Task to complete — Only the lines from the one containing "left knee: (74, 217)" through the one containing "left eye: (31, 103)" should be printed, exactly as they appear below, with both ends included.

Dataset entries —
▽
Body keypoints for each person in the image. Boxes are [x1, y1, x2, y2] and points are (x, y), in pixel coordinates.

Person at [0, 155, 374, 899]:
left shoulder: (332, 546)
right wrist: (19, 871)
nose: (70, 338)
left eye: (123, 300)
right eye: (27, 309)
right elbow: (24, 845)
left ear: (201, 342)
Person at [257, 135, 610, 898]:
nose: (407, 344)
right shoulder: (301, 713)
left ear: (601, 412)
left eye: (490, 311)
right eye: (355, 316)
△
▽
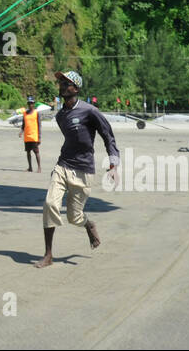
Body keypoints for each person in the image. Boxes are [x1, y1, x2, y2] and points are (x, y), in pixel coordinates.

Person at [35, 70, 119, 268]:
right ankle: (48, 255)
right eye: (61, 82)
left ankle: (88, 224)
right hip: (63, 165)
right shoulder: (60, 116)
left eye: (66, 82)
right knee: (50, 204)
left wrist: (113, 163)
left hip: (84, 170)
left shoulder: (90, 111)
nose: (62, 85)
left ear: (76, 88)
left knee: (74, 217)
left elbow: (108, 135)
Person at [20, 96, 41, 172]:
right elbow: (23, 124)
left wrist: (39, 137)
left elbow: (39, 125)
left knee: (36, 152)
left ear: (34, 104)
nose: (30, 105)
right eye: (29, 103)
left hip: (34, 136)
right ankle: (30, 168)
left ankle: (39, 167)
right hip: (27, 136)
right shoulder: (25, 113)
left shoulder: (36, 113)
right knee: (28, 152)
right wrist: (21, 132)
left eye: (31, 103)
△
Solved problem —
left knee: (74, 217)
left elbow: (108, 135)
Person at [20, 96, 41, 172]:
right elbow: (23, 124)
left wrist: (39, 137)
left elbow: (39, 125)
left knee: (36, 152)
left ear: (34, 104)
nose: (30, 105)
right eye: (29, 103)
left hip: (34, 136)
right ankle: (30, 168)
left ankle: (39, 167)
right hip: (27, 136)
right shoulder: (25, 113)
left shoulder: (36, 113)
right knee: (28, 152)
right wrist: (21, 132)
left eye: (31, 103)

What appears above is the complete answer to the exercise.